L'article 10 du PLF 2011 contient les modifications suivantes du CGI :

- Art 1010 CGI sur la TVS : Le premier alinéa de l'article 1010 est remplacé par les dispositions suivantes : « sont considérés comme véhicules de tourisme les voitures particulières au sens du 1 du C de l'annexe II à la directive 2007/46/CE du Parlement européen et du Conseil, du 5 septembre 2007, établissant un cadre pour la réception des véhicules à moteur, de leurs remorques et des systèmes, des composants et des entités techniques destinés à ces véhicules, ainsi que les véhicules à usages multiples qui, tout en étant classés en catégorie N1 au sens de cette même annexe, sont destinés au transport de voyageurs et de leurs bagages ou de leurs biens ».

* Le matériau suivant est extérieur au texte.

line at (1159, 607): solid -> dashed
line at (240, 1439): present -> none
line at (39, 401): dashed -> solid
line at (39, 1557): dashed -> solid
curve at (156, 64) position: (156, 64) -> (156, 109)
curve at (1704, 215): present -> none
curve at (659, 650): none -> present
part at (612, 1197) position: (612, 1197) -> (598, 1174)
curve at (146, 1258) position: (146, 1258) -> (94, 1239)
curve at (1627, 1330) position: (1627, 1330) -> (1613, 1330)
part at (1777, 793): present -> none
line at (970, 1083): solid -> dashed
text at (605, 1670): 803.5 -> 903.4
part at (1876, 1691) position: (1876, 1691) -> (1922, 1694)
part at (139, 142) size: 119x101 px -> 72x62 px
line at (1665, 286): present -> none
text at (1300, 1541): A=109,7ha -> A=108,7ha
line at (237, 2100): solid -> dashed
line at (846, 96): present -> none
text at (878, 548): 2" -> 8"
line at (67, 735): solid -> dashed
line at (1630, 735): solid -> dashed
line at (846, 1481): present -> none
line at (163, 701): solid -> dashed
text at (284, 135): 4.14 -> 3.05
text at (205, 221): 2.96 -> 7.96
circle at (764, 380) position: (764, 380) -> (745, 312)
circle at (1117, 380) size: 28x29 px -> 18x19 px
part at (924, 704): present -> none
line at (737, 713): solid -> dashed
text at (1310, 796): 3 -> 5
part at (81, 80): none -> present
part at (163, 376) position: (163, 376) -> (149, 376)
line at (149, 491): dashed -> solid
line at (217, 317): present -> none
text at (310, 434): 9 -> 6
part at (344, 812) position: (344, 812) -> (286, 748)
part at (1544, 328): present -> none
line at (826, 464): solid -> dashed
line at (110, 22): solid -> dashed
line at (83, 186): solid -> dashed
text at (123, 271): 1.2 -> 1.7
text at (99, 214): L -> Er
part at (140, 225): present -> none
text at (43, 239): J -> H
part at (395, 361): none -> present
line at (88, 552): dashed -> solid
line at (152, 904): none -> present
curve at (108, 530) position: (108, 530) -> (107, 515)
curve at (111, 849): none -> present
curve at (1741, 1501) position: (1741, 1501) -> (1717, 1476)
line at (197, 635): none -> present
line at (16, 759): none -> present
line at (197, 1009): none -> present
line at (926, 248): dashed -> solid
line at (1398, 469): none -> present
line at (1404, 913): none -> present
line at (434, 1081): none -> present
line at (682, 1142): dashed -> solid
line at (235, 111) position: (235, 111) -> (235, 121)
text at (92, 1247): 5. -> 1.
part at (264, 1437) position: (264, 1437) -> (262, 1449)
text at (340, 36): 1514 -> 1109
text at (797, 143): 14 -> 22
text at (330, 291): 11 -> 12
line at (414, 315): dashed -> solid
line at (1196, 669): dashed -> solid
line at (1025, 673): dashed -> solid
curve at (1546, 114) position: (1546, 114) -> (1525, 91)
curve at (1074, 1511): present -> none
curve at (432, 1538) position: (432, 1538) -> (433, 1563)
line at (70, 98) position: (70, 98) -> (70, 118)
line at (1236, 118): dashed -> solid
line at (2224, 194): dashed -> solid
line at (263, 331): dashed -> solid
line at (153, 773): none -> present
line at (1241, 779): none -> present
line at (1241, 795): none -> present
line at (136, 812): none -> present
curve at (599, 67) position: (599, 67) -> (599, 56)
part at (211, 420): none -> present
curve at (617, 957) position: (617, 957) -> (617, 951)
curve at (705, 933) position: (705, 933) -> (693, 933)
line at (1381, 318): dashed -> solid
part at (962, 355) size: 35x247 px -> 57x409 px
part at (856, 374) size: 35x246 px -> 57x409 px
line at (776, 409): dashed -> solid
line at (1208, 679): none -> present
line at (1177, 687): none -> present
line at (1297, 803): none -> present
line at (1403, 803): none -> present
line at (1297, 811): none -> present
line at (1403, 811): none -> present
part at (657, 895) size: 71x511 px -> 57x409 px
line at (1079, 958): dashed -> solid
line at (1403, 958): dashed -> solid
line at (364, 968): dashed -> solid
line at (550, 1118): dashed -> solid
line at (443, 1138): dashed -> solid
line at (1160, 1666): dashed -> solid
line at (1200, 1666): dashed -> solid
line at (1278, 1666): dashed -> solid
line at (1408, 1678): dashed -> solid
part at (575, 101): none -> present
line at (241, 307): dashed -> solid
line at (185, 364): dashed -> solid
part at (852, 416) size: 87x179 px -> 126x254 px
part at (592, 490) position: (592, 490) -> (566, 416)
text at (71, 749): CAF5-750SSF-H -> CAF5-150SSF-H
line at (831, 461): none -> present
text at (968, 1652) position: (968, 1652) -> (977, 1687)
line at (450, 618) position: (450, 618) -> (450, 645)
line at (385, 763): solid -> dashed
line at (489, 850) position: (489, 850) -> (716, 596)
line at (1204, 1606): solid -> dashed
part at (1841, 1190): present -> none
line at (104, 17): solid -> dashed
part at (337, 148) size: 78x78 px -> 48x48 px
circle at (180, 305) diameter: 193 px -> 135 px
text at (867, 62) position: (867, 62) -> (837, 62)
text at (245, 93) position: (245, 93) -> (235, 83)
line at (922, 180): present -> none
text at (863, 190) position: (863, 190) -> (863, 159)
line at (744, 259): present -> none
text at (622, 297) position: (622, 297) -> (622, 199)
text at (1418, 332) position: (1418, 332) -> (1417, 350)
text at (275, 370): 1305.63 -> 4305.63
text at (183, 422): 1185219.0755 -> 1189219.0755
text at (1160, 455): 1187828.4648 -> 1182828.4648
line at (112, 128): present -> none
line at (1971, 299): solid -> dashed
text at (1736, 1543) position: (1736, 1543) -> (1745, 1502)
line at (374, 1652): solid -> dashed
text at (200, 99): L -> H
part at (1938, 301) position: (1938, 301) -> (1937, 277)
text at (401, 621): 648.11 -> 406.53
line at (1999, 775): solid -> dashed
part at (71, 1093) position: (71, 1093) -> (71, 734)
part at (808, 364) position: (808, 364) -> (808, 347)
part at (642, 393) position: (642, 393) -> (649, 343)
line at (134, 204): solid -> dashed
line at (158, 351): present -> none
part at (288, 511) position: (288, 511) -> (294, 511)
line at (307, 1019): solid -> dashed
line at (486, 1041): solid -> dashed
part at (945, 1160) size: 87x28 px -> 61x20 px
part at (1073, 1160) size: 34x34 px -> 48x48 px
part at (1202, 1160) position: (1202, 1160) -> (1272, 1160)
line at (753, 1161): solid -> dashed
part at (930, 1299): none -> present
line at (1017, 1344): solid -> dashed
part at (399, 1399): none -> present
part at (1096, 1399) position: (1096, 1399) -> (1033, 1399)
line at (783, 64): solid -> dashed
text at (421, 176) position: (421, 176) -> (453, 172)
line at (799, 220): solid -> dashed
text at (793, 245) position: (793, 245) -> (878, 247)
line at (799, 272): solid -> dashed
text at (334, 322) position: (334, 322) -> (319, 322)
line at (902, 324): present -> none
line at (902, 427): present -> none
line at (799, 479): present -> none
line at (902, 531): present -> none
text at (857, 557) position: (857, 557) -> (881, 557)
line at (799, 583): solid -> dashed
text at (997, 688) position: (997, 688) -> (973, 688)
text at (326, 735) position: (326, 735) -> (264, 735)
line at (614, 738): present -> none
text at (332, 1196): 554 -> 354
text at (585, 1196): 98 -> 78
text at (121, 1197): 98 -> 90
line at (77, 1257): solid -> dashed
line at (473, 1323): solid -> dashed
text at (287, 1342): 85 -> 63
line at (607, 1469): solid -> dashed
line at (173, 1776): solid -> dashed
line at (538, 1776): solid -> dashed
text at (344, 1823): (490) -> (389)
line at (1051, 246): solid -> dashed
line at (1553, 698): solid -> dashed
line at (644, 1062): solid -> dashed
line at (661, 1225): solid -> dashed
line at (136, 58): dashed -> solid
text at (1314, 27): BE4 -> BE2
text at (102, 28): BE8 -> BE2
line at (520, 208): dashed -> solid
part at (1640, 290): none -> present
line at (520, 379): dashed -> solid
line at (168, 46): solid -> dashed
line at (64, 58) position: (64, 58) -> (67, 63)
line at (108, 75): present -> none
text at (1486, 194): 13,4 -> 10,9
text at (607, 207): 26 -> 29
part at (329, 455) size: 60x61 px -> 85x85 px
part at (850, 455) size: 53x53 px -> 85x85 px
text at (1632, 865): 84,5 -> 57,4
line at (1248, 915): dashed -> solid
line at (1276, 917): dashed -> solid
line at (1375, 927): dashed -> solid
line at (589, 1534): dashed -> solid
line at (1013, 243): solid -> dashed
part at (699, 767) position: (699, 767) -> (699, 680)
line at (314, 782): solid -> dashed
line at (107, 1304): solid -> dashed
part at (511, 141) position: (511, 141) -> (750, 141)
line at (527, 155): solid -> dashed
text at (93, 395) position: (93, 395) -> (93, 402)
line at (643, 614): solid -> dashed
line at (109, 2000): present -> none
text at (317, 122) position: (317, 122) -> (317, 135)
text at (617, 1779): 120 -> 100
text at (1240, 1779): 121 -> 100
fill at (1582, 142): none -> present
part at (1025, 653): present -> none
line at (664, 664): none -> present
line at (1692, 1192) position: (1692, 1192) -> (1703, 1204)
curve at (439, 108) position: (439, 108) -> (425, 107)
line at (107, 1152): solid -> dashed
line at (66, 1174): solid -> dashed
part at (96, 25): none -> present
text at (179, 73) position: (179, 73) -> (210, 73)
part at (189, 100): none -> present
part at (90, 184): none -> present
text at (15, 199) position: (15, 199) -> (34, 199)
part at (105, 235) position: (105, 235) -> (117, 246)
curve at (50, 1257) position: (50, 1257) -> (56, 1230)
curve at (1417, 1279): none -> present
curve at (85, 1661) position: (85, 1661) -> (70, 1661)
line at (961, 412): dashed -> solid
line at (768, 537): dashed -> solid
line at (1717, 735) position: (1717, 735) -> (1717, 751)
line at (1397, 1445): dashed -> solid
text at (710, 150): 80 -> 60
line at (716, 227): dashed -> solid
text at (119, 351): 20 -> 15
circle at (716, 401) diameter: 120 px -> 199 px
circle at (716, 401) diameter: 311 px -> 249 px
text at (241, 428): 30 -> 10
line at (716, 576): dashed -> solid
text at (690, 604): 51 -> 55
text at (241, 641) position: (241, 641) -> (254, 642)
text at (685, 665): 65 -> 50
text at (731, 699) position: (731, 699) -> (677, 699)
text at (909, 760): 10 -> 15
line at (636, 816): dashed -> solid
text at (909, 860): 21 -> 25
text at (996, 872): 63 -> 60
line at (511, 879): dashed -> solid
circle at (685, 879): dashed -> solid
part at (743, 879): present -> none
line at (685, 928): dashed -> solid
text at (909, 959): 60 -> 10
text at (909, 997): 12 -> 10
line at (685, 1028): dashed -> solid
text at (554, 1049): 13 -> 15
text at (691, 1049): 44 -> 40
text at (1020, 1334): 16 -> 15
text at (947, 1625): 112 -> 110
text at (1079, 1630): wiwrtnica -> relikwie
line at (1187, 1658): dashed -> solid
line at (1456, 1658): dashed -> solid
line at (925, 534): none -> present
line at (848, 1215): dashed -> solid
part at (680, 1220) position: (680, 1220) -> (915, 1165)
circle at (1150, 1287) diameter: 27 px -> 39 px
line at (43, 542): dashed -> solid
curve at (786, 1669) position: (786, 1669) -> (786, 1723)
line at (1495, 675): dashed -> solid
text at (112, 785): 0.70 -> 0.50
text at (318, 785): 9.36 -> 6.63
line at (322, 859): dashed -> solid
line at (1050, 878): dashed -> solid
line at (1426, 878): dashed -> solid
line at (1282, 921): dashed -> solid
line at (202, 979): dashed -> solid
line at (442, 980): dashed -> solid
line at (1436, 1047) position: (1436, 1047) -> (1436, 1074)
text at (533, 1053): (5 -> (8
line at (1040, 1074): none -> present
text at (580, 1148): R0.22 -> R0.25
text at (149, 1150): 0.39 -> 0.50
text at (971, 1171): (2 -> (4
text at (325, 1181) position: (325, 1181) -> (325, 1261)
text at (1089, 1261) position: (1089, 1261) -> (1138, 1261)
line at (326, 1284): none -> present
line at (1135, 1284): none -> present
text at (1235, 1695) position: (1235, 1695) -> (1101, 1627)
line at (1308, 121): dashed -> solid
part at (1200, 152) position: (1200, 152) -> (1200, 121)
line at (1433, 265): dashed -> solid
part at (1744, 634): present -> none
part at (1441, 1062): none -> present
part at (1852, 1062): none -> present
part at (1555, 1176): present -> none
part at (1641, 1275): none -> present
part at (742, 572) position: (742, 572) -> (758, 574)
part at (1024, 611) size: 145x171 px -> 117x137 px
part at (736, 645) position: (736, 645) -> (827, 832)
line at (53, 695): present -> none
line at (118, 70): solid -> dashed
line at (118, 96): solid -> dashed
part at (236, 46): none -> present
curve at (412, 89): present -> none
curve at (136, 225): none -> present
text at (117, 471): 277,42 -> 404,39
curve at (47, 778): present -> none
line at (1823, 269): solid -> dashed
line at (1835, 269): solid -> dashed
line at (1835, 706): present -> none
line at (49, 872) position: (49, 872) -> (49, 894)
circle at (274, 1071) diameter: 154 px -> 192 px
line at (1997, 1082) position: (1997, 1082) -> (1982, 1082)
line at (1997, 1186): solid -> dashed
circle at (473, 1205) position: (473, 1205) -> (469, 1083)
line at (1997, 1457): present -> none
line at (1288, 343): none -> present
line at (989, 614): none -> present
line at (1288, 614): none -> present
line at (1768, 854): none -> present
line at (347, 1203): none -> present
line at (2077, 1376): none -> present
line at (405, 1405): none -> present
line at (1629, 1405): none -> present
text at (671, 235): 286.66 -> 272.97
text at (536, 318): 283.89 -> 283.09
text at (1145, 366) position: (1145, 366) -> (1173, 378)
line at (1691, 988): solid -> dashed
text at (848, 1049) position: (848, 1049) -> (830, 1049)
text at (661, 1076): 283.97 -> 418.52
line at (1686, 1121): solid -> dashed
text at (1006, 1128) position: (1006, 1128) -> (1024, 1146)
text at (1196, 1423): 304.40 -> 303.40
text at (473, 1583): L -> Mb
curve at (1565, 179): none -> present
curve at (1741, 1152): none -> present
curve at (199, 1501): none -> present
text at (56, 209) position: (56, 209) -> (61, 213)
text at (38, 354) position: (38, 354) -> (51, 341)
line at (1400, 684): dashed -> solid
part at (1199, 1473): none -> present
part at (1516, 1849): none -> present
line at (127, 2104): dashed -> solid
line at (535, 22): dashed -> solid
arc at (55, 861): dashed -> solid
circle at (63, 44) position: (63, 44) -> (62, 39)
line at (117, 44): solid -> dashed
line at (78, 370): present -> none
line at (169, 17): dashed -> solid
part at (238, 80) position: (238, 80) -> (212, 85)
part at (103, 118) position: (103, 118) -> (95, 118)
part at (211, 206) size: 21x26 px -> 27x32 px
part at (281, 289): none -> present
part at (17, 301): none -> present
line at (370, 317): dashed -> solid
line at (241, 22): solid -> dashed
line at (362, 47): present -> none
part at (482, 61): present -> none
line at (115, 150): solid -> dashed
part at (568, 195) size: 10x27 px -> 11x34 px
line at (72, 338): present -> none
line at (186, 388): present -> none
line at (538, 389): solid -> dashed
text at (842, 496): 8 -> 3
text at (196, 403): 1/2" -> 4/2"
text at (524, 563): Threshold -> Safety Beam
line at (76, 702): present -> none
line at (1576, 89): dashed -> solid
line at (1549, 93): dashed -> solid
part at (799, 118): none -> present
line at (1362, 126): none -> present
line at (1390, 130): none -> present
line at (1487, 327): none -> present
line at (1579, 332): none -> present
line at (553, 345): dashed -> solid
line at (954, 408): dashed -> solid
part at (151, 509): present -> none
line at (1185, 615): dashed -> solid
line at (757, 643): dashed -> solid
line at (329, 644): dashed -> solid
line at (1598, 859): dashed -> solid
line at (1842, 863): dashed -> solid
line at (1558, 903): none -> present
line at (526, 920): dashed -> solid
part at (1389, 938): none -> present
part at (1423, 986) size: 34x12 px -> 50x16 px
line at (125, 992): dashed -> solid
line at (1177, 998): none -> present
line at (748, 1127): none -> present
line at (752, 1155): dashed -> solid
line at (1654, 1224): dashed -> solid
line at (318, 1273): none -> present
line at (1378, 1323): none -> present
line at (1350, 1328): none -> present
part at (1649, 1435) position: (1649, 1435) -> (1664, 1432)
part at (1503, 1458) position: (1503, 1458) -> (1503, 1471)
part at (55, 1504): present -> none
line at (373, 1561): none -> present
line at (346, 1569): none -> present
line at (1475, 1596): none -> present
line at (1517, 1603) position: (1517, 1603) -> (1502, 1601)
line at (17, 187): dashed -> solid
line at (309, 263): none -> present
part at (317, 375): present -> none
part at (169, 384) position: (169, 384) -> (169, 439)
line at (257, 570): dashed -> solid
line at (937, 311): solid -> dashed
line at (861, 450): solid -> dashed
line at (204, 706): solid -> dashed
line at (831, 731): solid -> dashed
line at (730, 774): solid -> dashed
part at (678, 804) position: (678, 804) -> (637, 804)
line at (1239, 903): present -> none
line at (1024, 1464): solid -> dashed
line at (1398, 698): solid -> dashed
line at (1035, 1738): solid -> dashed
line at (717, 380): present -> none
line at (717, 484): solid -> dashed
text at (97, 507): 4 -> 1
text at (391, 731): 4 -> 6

- Pour tous les autres articles du CGI relatifs à la fiscalité des véhicules : les mentions « voiture particulière » et « véhicule de tourisme » sont remplacées par la mention « véhicule de tourisme au sens de l'article 1010 » :

Il s'agit des articles suivants :

- Article 39-4 relatif à l'amortissement

- Article 93 relatif au périmètre des charges déductibles

- Article 54 bis relatif à la déclaration de l'affectation des véhicules figurant à l'actif d'une entreprise

- Article 170 bis relatif aux obligations déclaratives

- 199 undecies B relatif aux réductions d'impôt au titre de certains investissements en Outre-Mer

- Article 1010 bis relatif à la taxe additionnelle sur les certificats d'immatriculation

- Article 1011 bis relatif au malus écologique (ou écopastille)

- Article 1011 ter relatif au malus annuel

L'article 10 sera applicable à compter du 1er octobre 2010.

(2 amendements de Sénateurs ont été proposés pour une application à compter du 31 octobre 2010, à l'exclusion des véhicules commandés avant cette date dont il est possible de justifier d'un acompte et immatriculés au plus tard le 31 mars 2011. Mais après discussion lors de la 1ère lecture du texte, les sénateurs ont retiré leur amendement sur avis défavorable du Sénat).

Le projet de loi de finance pour 2011 déposé en 1ère lecture à l'Assemblée Nationale le 29 septembre 2010 a été adopté par l'Assemblée Nationale le 17 novembre 2010.

Il a ensuite été déposé en 1ère lecture au Sénat le 18 novembre 2010. Le Sénat est toujours en cours d'examen du LPF mais a déjà adopté le texte de l'article 10 relatif à l'adaptation de la TVS en date du 22 novembre 2010.